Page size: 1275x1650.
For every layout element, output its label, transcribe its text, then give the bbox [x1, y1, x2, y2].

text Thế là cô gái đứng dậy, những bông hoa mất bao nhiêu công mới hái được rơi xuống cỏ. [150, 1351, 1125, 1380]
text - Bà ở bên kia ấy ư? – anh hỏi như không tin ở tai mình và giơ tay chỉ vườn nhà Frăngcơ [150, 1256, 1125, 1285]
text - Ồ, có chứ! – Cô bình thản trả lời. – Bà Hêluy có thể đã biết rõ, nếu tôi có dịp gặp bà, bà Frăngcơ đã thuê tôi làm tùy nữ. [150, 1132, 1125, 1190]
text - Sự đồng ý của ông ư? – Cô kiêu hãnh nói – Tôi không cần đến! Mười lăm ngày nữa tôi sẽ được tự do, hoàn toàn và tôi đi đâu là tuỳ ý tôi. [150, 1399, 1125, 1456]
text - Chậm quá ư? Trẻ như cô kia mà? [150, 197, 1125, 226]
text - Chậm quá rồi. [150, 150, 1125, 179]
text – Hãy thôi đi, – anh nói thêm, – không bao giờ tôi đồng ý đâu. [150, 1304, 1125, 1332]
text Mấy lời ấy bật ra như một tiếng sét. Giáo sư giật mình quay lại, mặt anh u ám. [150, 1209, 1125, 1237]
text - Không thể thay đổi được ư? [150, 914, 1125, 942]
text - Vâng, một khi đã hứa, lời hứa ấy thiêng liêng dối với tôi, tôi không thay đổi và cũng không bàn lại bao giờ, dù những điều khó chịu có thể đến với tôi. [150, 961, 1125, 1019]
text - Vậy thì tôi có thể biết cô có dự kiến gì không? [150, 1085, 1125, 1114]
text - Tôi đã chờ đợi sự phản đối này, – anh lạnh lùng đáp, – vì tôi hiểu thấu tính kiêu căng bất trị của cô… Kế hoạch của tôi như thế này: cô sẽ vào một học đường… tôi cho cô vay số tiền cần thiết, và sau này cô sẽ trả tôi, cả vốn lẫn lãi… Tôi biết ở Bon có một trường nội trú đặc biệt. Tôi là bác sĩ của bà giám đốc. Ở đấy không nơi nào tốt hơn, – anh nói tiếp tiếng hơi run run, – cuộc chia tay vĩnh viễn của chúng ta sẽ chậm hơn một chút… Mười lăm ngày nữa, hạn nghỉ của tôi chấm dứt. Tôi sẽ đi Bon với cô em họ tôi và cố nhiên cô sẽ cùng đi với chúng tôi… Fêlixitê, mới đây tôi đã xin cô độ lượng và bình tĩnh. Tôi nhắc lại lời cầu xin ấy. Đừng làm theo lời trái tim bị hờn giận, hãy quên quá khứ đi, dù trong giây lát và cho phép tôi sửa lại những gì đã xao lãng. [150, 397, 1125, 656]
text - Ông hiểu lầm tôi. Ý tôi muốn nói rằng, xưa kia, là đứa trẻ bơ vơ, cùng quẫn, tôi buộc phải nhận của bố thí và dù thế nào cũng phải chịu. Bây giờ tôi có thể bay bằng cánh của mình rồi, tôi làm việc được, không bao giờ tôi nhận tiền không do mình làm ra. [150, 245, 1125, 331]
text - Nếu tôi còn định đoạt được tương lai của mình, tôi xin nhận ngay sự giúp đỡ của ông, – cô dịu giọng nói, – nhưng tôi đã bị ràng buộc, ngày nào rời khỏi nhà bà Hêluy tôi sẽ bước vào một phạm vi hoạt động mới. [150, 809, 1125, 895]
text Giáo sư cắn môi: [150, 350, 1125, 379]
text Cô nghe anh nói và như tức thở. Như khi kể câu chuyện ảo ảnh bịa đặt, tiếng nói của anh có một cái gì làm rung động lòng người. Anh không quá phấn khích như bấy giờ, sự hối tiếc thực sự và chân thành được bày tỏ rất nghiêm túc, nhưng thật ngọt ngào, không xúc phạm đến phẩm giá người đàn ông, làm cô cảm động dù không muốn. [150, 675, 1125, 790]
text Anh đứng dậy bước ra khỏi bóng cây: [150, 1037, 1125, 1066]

----

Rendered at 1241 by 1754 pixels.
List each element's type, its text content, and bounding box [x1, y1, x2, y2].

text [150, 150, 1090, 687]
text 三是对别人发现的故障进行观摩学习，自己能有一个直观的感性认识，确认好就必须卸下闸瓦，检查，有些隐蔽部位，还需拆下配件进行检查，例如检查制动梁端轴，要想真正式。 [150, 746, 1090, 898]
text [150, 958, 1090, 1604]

----

> Directions
From the entries above, restate word for word the lines from the line containing "Rendered at 1241 by 1754 pixels." to the line containing "text [150, 958, 1090, 1604]", both ends included, and nothing more.

> Expected answer
Rendered at 1241 by 1754 pixels.
List each element's type, its text content, and bounding box [x1, y1, x2, y2].

text [150, 150, 1090, 687]
text 三是对别人发现的故障进行观摩学习，自己能有一个直观的感性认识，确认好就必须卸下闸瓦，检查，有些隐蔽部位，还需拆下配件进行检查，例如检查制动梁端轴，要想真正式。 [150, 746, 1090, 898]
text [150, 958, 1090, 1604]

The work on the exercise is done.